Deutch points to interactions like that taking place between military leaders and the trucking industry. "You're seeing the industry reaching out and getting the attention of senior military leaders, and it's helping build that bridge between the trucking industry and opportunities for veterans," he says.
And trucking's relationship with veterans has been woven into legislation as well. The recently enacted Fixing America's Surface Transportation (FAST) Act, as an example, includes provisions to make it easier for military veterans to get a commercial driver's license if they've driven trucks during their military service, and that's supported by the Federal Motor Carrier Safety Administration (FMCSA).
"We're going to continue working to make the transition from military into civilian life as a commercial truck driver easier," says Bill Quade, FMCSA's associate administrator for enforcement. "We're working with the Dept. of Defense so their training and testing programs are good enough for a civilian [CDL] license, so when you get out you can turn in one and get another without having to retest or pay fees."
While all 50 states have adopted FMCSA's waiver program on the CDL skills test for such veterans, "there are still some things we can do to make it easier on them; they're good people with a great work ethic who've had top-notch training and experience," Quade says. "They're the type of people we'd like to put on the road."
The FAST Act specifies that no later than the end of 2016, regulations will be modified to allow military servicemen and women, within a year of separating from the armed forces, to apply for an exemption "from all or a portion of a [CDL] driving test if the covered individual had experience in the armed forces or reserve components driving vehicles similar to a commercial motor vehicle."
Meanwhile, final regulations implementing a waiver for CDL residency requirements for recently separated veterans are to be issued by the end of this year.

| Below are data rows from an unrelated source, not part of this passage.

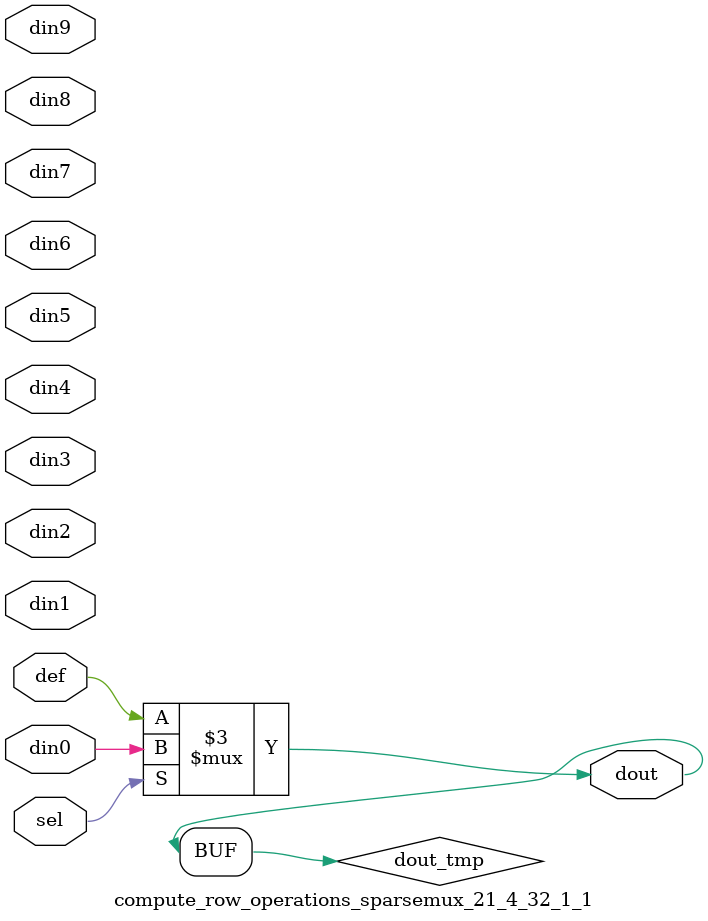
<source format=v>
`timescale 1ns / 1ps

module compute_row_operations_sparsemux_21_4_32_1_1 (din0,din1,din2,din3,din4,din5,din6,din7,din8,din9,def,sel,dout);

parameter din0_WIDTH = 1;

parameter din1_WIDTH = 1;

parameter din2_WIDTH = 1;

parameter din3_WIDTH = 1;

parameter din4_WIDTH = 1;

parameter din5_WIDTH = 1;

parameter din6_WIDTH = 1;

parameter din7_WIDTH = 1;

parameter din8_WIDTH = 1;

parameter din9_WIDTH = 1;

parameter def_WIDTH = 1;
parameter sel_WIDTH = 1;
parameter dout_WIDTH = 1;

parameter [sel_WIDTH-1:0] CASE0 = 1;

parameter [sel_WIDTH-1:0] CASE1 = 1;

parameter [sel_WIDTH-1:0] CASE2 = 1;

parameter [sel_WIDTH-1:0] CASE3 = 1;

parameter [sel_WIDTH-1:0] CASE4 = 1;

parameter [sel_WIDTH-1:0] CASE5 = 1;

parameter [sel_WIDTH-1:0] CASE6 = 1;

parameter [sel_WIDTH-1:0] CASE7 = 1;

parameter [sel_WIDTH-1:0] CASE8 = 1;

parameter [sel_WIDTH-1:0] CASE9 = 1;

parameter ID = 1;
parameter NUM_STAGE = 1;



input [din0_WIDTH-1:0] din0;

input [din1_WIDTH-1:0] din1;

input [din2_WIDTH-1:0] din2;

input [din3_WIDTH-1:0] din3;

input [din4_WIDTH-1:0] din4;

input [din5_WIDTH-1:0] din5;

input [din6_WIDTH-1:0] din6;

input [din7_WIDTH-1:0] din7;

input [din8_WIDTH-1:0] din8;

input [din9_WIDTH-1:0] din9;

input [def_WIDTH-1:0] def;
input [sel_WIDTH-1:0] sel;

output [dout_WIDTH-1:0] dout;



reg [dout_WIDTH-1:0] dout_tmp;


always @ (*) begin
(* parallel_case *) case (sel)
    
    CASE0 : dout_tmp = din0;
    
    CASE1 : dout_tmp = din1;
    
    CASE2 : dout_tmp = din2;
    
    CASE3 : dout_tmp = din3;
    
    CASE4 : dout_tmp = din4;
    
    CASE5 : dout_tmp = din5;
    
    CASE6 : dout_tmp = din6;
    
    CASE7 : dout_tmp = din7;
    
    CASE8 : dout_tmp = din8;
    
    CASE9 : dout_tmp = din9;
    
    default : dout_tmp = def;
endcase
end


assign dout = dout_tmp;



endmodule

</source>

Understanding veterans — and trucking
Deutch tells Fleet Owner that just as some industries or employers lack an understanding of military veterans, there's also some misunderstanding of trucking that needs to be overcome. "When you first look at trucking and transportation, I think there's a lot of misperceptions and people don't understand how important it is in moving things across the country, how vital it is to everything we do.

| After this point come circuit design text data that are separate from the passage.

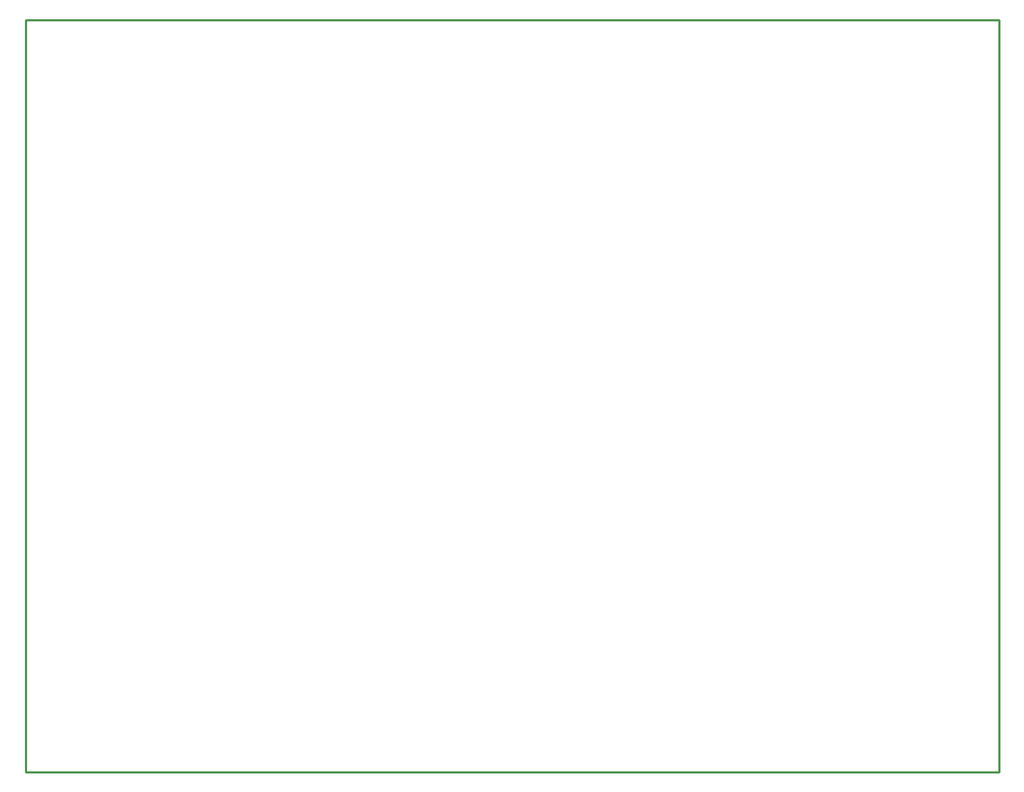
<source format=gm1>
G04*
G04 #@! TF.GenerationSoftware,Altium Limited,Altium Designer,19.1.8 (144)*
G04*
G04 Layer_Color=16711935*
%FSLAX25Y25*%
%MOIN*%
G70*
G01*
G75*
%ADD12C,0.01000*%
D12*
X1000Y1000D02*
X456000D01*
X456000Y353000D02*
X456000Y1000D01*
X1000Y353000D02*
X456000D01*
X1000D02*
X1000Y1000D01*
M02*

</source>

"Everyone just thinks, I go online and I order something, or a building is built and it just magically gets there," he continues. "The trucking industry gets merchandise and materials around the country very efficiently, and it's everything. If you think about it, there's not one thing anyone in this country does that's not influenced by the transportation industry."

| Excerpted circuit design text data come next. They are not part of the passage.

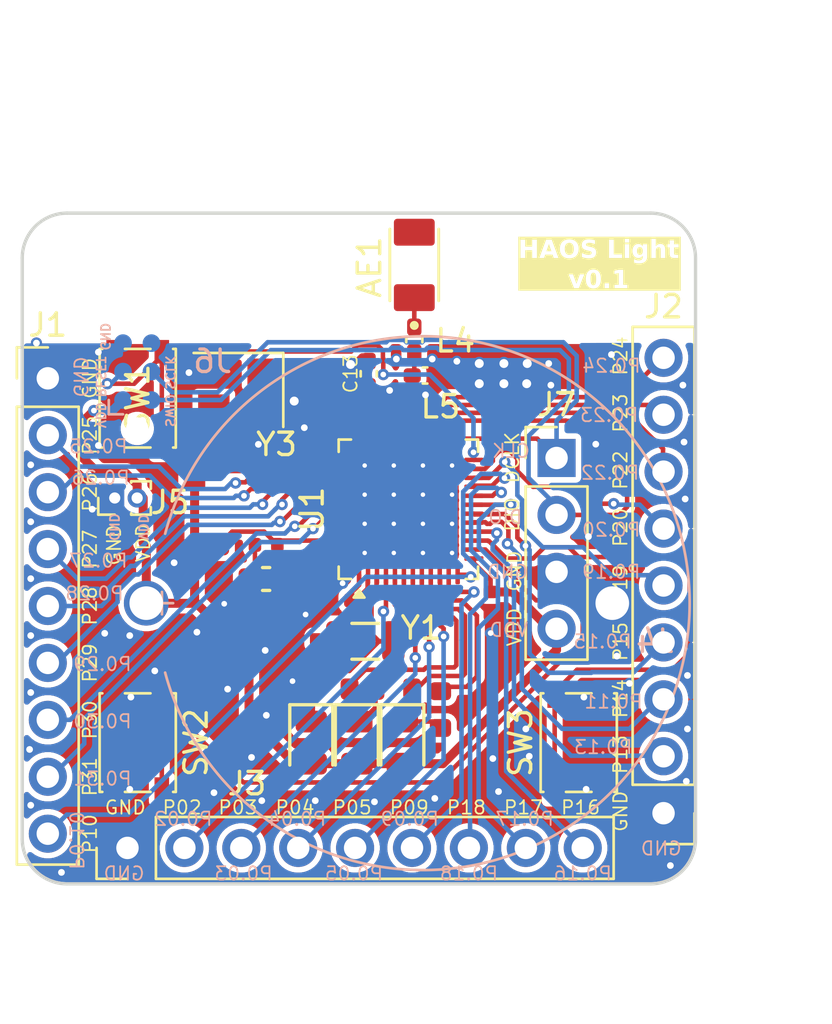
<source format=kicad_pcb>
(kicad_pcb
	(version 20241229)
	(generator "pcbnew")
	(generator_version "9.0")
	(general
		(thickness 1.6)
		(legacy_teardrops no)
	)
	(paper "A")
	(title_block
		(title "HAOS_Light_Switch_BLE")
		(date "2026-01-18")
		(rev "R0.1")
	)
	(layers
		(0 "F.Cu" signal)
		(2 "B.Cu" signal)
		(9 "F.Adhes" user "F.Adhesive")
		(11 "B.Adhes" user "B.Adhesive")
		(13 "F.Paste" user)
		(15 "B.Paste" user)
		(5 "F.SilkS" user "F.Silkscreen")
		(7 "B.SilkS" user "B.Silkscreen")
		(1 "F.Mask" user)
		(3 "B.Mask" user)
		(17 "Dwgs.User" user "User.Drawings")
		(19 "Cmts.User" user "User.Comments")
		(21 "Eco1.User" user "User.Eco1")
		(23 "Eco2.User" user "User.Eco2")
		(25 "Edge.Cuts" user)
		(27 "Margin" user)
		(31 "F.CrtYd" user "F.Courtyard")
		(29 "B.CrtYd" user "B.Courtyard")
		(35 "F.Fab" user)
		(33 "B.Fab" user)
	)
	(setup
		(stackup
			(layer "F.SilkS"
				(type "Top Silk Screen")
			)
			(layer "F.Paste"
				(type "Top Solder Paste")
			)
			(layer "F.Mask"
				(type "Top Solder Mask")
				(thickness 0.01)
			)
			(layer "F.Cu"
				(type "copper")
				(thickness 0.035)
			)
			(layer "dielectric 1"
				(type "core")
				(thickness 1.51)
				(material "FR4")
				(epsilon_r 4.5)
				(loss_tangent 0.02)
			)
			(layer "B.Cu"
				(type "copper")
				(thickness 0.035)
			)
			(layer "B.Mask"
				(type "Bottom Solder Mask")
				(thickness 0.01)
			)
			(layer "B.Paste"
				(type "Bottom Solder Paste")
			)
			(layer "B.SilkS"
				(type "Bottom Silk Screen")
			)
			(copper_finish "None")
			(dielectric_constraints no)
		)
		(pad_to_mask_clearance 0.05)
		(allow_soldermask_bridges_in_footprints no)
		(tenting front back)
		(pcbplotparams
			(layerselection 0x00000000_00000000_55555555_55555551)
			(plot_on_all_layers_selection 0x00000000_00000000_00000000_020a0021)
			(disableapertmacros no)
			(usegerberextensions yes)
			(usegerberattributes yes)
			(usegerberadvancedattributes yes)
			(creategerberjobfile yes)
			(dashed_line_dash_ratio 12.000000)
			(dashed_line_gap_ratio 3.000000)
			(svgprecision 4)
			(plotframeref yes)
			(mode 1)
			(useauxorigin no)
			(hpglpennumber 1)
			(hpglpenspeed 20)
			(hpglpendiameter 15.000000)
			(pdf_front_fp_property_popups yes)
			(pdf_back_fp_property_popups yes)
			(pdf_metadata yes)
			(pdf_single_document yes)
			(dxfpolygonmode yes)
			(dxfimperialunits yes)
			(dxfusepcbnewfont yes)
			(psnegative no)
			(psa4output no)
			(plot_black_and_white no)
			(sketchpadsonfab no)
			(plotpadnumbers no)
			(hidednponfab no)
			(sketchdnponfab yes)
			(crossoutdnponfab yes)
			(subtractmaskfromsilk no)
			(outputformat 4)
			(mirror no)
			(drillshape 0)
			(scaleselection 1)
			(outputdirectory "jlcpcb/V0.1/")
		)
	)
	(net 0 "")
	(net 1 "GND")
	(net 2 "VDD")
	(net 3 "Net-(D1-Pad1)")
	(net 4 "Net-(D2-Pad1)")
	(net 5 "/P0.09")
	(net 6 "/P0.10")
	(net 7 "/P0.05")
	(net 8 "/P0.04")
	(net 9 "/P0.03")
	(net 10 "/P0.02")
	(net 11 "/P0.20")
	(net 12 "/P0.16")
	(net 13 "/P0.15")
	(net 14 "/P0.14")
	(net 15 "/P0.13")
	(net 16 "/P0.12")
	(net 17 "/P0.11")
	(net 18 "/RESET")
	(net 19 "/P0.24")
	(net 20 "/P0.25")
	(net 21 "/P0.26")
	(net 22 "/P0.23")
	(net 23 "/P0.22")
	(net 24 "/P0.29")
	(net 25 "/P0.30")
	(net 26 "/P0.31")
	(net 27 "/P0.28")
	(net 28 "/P0.27")
	(net 29 "/SWDCLK")
	(net 30 "/SWDIO")
	(net 31 "Net-(D3-Pad1)")
	(net 32 "/GREEN")
	(net 33 "/RED")
	(net 34 "Net-(U1-XC2)")
	(net 35 "Net-(U1-XC1)")
	(net 36 "Net-(U1-P0.00{slash}XL1)")
	(net 37 "Net-(U1-P0.01{slash}XL2)")
	(net 38 "Net-(U1-DEC1)")
	(net 39 "Net-(U1-DEC4)")
	(net 40 "Net-(U1-DEC3)")
	(net 41 "Net-(U1-DEC2)")
	(net 42 "Net-(U1-ANT)")
	(net 43 "Net-(L1-Pad2)")
	(net 44 "Net-(AE1-Pad1)")
	(net 45 "/WHITE")
	(net 46 "Net-(U1-DCC)")
	(net 47 "unconnected-(U1-NC-Pad44)")
	(net 48 "/P0.17")
	(net 49 "/P0.19")
	(net 50 "/P0.18")
	(net 51 "Net-(C3-Pad2)")
	(net 52 "unconnected-(J6-SWO-Pad6)")
	(footprint "Package_DFN_QFN:QFN-48-1EP_6x6mm_P0.4mm_EP4.4x4.4mm_ThermalVias" (layer "F.Cu") (at 180.736 117.602 90))
	(footprint "Inductor_SMD:L_0402_1005Metric_Pad0.77x0.64mm_HandSolder" (layer "F.Cu") (at 181.481 111.633 180))
	(footprint "PCM_JLCPCB:D_0805" (layer "F.Cu") (at 178.435 128.016 -90))
	(footprint "Connector_PinHeader_2.54mm:PinHeader_1x09_P2.54mm_Vertical" (layer "F.Cu") (at 164.6428 111.76))
	(footprint "PCM_JLCPCB:C_0402" (layer "F.Cu") (at 180.7464 113.0808 90))
	(footprint "PCM_JLCPCB:C_0402" (layer "F.Cu") (at 177.6476 121.666))
	(footprint "PCM_JLCPCB:C_0402" (layer "F.Cu") (at 177.165 113.792 180))
	(footprint "PCM_JLCPCB:C_0402" (layer "F.Cu") (at 184.404 121.793 90))
	(footprint "Connector_PinHeader_2.54mm:PinHeader_1x04_P2.54mm_Vertical" (layer "F.Cu") (at 187.3504 115.316))
	(footprint "PCM_JLCPCB:C_0402" (layer "F.Cu") (at 176.0728 124.5108))
	(footprint "PCM_JLCPCB:C_0402" (layer "F.Cu") (at 172.847 114.952 180))
	(footprint "Inductor_SMD:L_0402_1005Metric_Pad0.77x0.64mm_HandSolder" (layer "F.Cu") (at 181.0004 110.0465 90))
	(footprint "PCM_JLCPCB:C_0402" (layer "F.Cu") (at 176.153 111.754 90))
	(footprint "Capacitor_SMD:C_0402_1005Metric_Pad0.74x0.62mm_HandSolder" (layer "F.Cu") (at 178.9684 111.5568 -90))
	(footprint "PCM_JLCPCB:C_0402" (layer "F.Cu") (at 177.353 111.754 90))
	(footprint "PCM_JLCPCB:C_0402" (layer "F.Cu") (at 176.1236 123.444))
	(footprint "Button_Switch_SMD:SW_SPST_PTS810" (layer "F.Cu") (at 168.656 128.016 -90))
	(footprint "PCM_JLCPCB:D_0805" (layer "F.Cu") (at 180.467 128.016 -90))
	(footprint "PCM_JLCPCB:C_0603" (layer "F.Cu") (at 174.403 122.354 180))
	(footprint "PCM_JLCPCB:R_0603" (layer "F.Cu") (at 180.086 125.6284))
	(footprint "Button_Switch_SMD:SW_SPST_PTS810" (layer "F.Cu") (at 188.341 128.016 90))
	(footprint "PCM_JLCPCB:C_0603" (layer "F.Cu") (at 172.2628 119.9896 -90))
	(footprint "Connector_PinHeader_1.00mm:PinHeader_1x02_P1.00mm_Vertical" (layer "F.Cu") (at 167.63 117.1 90))
	(footprint "PCM_JLCPCB:L_0603" (layer "F.Cu") (at 174.388 120.715))
	(footprint "PCM_JLCPCB:L_0402" (layer "F.Cu") (at 174.388 119.191 180))
	(footprint "PCM_JLCPCB:R_0603" (layer "F.Cu") (at 177.292 125.6284))
	(footprint "Connector_PinHeader_2.54mm:PinHeader_1x09_P2.54mm_Vertical"
		(layer "F.Cu")
		(uuid "9891ae90-c10b-436d-8ebe-8180f41e3fd6")
		(at 192.1256 131.1656 180)
		(descr "Through hole straight pin header, 1x09, 2.54mm pitch, single row")
		(tags "Through hole pin header THT 1x09 2.54mm single row")
		(property "Reference" "J2"
			(at 0 22.606 0)
			(layer "F.SilkS")
			(uuid "d24a1010-2c6f-4af7-b765-847eeaee4dd7")
			(effects
				(font
					(size 1 1)
					(thickness 0.15)
				)
			)
		)
		(property "Value" "GPIO"
			(at 0 22.7 0)
			(layer "F.Fab")
			(uuid "8fc292ba-0da0-4312-8a73-ae7924b6e63e")
			(effects
				(font
					(size 1 1)
					(thickness 0.15)
				)
			)
		)
		(property "Datasheet" "~"
			(at 0 0 0)
			(layer "F.Fab")
			(hide yes)
			(uuid "f5444a46-65ab-4c65-808a-4ebf895544bb")
			(effects
				(font
					(size 1.27 1.27)
					(thickness 0.15)
				)
			)
		)
		(property "Description" "Generic connector, single row, 01x09, script generated (kicad-library-utils/schlib/autogen/connector/)"
			(at 0 0 0)
			(layer "F.Fab")
			(hide yes)
			(uuid "9fd8ac2d-5860-4211-b8e4-0876cf5d0891")
			(effects
				(font
					(size 1.27 1.27)
					(thickness 0.15)
				)
			)
		)
		(property ki_fp_filters "Connector*:*_1x??_*")
		(path "/00000000-0000-0000-0000-00005b869c31")
		(sheetname "/")
		(sheetfile "HAOS_Light_Switch_BLE.kicad_sch")
		(attr through_hole exclude_from_pos_files exclude_from_bom)
		(fp_line
			(start 1.38 1.27)
			(end 1.38 21.7)
			(stroke
				(width 0.12)
				(type solid)
			)
			(layer "F.SilkS")
			(uuid "b775be3d-9359-41f9-bb92-94868e7cc252")
		)
		(fp_line
			(start -1.38 21.7)
			(end 1.38 21.7)
			(stroke
				(width 0.12)
				(type solid)
			)
			(layer "F.SilkS")
			(uuid "a2991532-2cdc-44b5-9e7b-35864016de45")
		)
		(fp_line
			(start -1.38 1.27)
			(end 1.38 1.27)
			(stroke
				(width 0.12)
				(type solid)
			)
			(layer "F.SilkS")
			(uuid "2d1ab104-103c-42e7-911c-53192e79b3e2")
		)
		(fp_line
			(start -1.38 1.27)
			(end -1.38 21.7)
			(stroke
				(width 0.12)
				(type solid)
			)
			(layer "F.SilkS")
			(uuid "8797e73b-d49b-45ee-9d2c-de3ef6beaebc")
		)
		(fp_line
			(start -1.38 0)
			(end -1.38 -1.38)
			(stroke
				(width 0.12)
				(type solid)
			)
			(layer "F.SilkS")
			(uuid "84bed408-5912-4a05-94a3-636874b503cb")
		)
		(fp_line
			(start -1.38 -1.38)
			(end 0 -1.38)
			(stroke
				(width 0.12)
				(type solid)
			)
			(layer "F.SilkS")
			(uuid "acc90470-539a-4502-b157-0ce2b93047dd")
		)
		(fp_line
			(start 1.77 22.09)
			(end 1.77 -1.77)
			(stroke
				(width 0.05)
				(type solid)
			)
			(layer "F.CrtYd")
			(uuid "8d08f14e-f833-4496-9e29-959cc95d4258")
		)
		(fp_line
			(start 1.77 -1.77)
			(end -1.77 -1.77)
			(stroke
				(width 0.05)
				(type solid)
			)
			(layer "F.CrtYd")
			(uuid "b2621876-5774-4a17-a6c9-f0d39316b3c8")
		)
		(fp_line
			(start -1.77 22.09)
			(end 1.77 22.09)
			(stroke
				(width 0.05)
				(type solid)
			)
			(layer "F.CrtYd")
			(uuid "81dcb76b-067b-41d5-a9b9-dbe9bc66e41d")
		)
		(fp_line
			(start -1.77 -1.77)
			(end -1.77 22.09)
			(stroke
				(width 0.05)
				(type solid)
			)
			(layer "F.CrtYd")
			(uuid "9a028a58-fd20-4e26-ae57-e5dcdd5f9111")
		)
		(fp_line
			(start 1.27 21.59)
			(end -1.27 21.59)
			(stroke
				(width 0.1)
				(type solid)
			)
			(layer "F.Fab")
			(uuid "ac8a52fe-4d0e-404b-89da-d2055c47c490")
		)
		(fp_line
			(start 1.27 -1.27)
			(end 1.27 21.59)
			(stroke
				(width 0.1)
				(type solid)
			)
			(layer "F.Fab")
			(uuid "87247f36-e3ac-4373-83dc-2712f65f47cc")
		)
		(fp_line
			(start -0.635 -1.27)
			(end 1.27 -1.27)
			(stroke
				(width 0.1)
				(type solid)
			)
			(layer "F.Fab")
			(uuid "948649c5-57a8-4d2b-8430-48e182fe5369")
		)
		(fp_line
			(start -1.27 21.59)
			(end -1.27 -0.635)
			(stroke
				(width 0.1)
				(type solid)
			)
			(layer "F.Fab")
			(uuid "03550adf-ad93-4473-93fe-0ed3e4f0063a")
		)
		(fp_line
			(start -1.27 -0.635)
			(end -0.635 -1.27)
			(stroke
				(width 0.1)
				(type solid)
			)
			(layer "F.Fab")
			(uuid "adac1459-9004-40e9-8c6f-0683a74b294a")
		)
		(fp_text user "${REFERENCE}"
			(at 0 22.606 180)
			(layer "F.Fab")
			(uuid "7230384d-aa29-4060-ab59-281be53905a9")
			(effects
				(font
					(size 1 1)
					(thickness 0.15)
				)
			)
		)
		(pad "1" thru_hole rect
			(at 0 0 180)
			(size 1.7 1.7)
			(drill 1)
			(layers "*.Cu" "*.Mask")
			(remove_unused_layers no)
			(net 1 "GND")
			(pinfunction "Pin_1")
			(pintype "passive")
			(uuid "f3b56824-cdd8-490b-b63b-6755a464ceb0")
		)
		(pad "2" thru_hole circle
			(at 0 2.54 180)
			(size 1.7 1.7)
			(drill 1)
			(layers "*.Cu" "*.Mask")
			(remove_unused_layers no)
			(net 15 "/P0.13")
			(pinfunction "Pin_2")
			(pintype "passive")
			(uuid "85e195f4-9c85-4397-9b32-d624ce81f5f9")
		)
		(pad "3" thru_hole circle
			(at 0 5.08 180)
			(size 1.7 1.7)
			(drill 1)
			(layers "*.Cu" "*.Mask")
			(remove_unused_layers no)
			(net 14 "/P0.14")
			(pinfunction "Pin_3")
			(pintype "passive")
			(uuid "20f66b50-0c29-4663-a464-0683866880af")
		)
		(pad "4" thru_hole circle
			(at 0 7.62 18
... [480366 chars truncated]
</source>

He notes that that's a kind of service and function veterans can identify with, almost as a way of continuing the service they've already done. "When you look at the big picture — and people don't always see this — trucking is such a valuable, vital service to our country," Deutch contends. "It could be delivering goods of all kinds, but it could also be disaster relief and a wide variety of things, and it helps people all around the country. The country couldn't exist without it."
As many trucking companies have related, the RAND study identifies some traits that make veterans a valuable addition to businesses, including that:
- Veterans have experience working in and leading teams.
- Veterans are flexible and able to work in a stressful, fast-paced, dynamic environment.
- Veterans are dependable, demonstrate a strong work ethic and have the tenacity to consistently complete work.
- Veterans display integrity and loyalty.
- Veterans are experienced with culturally diverse and global working environments.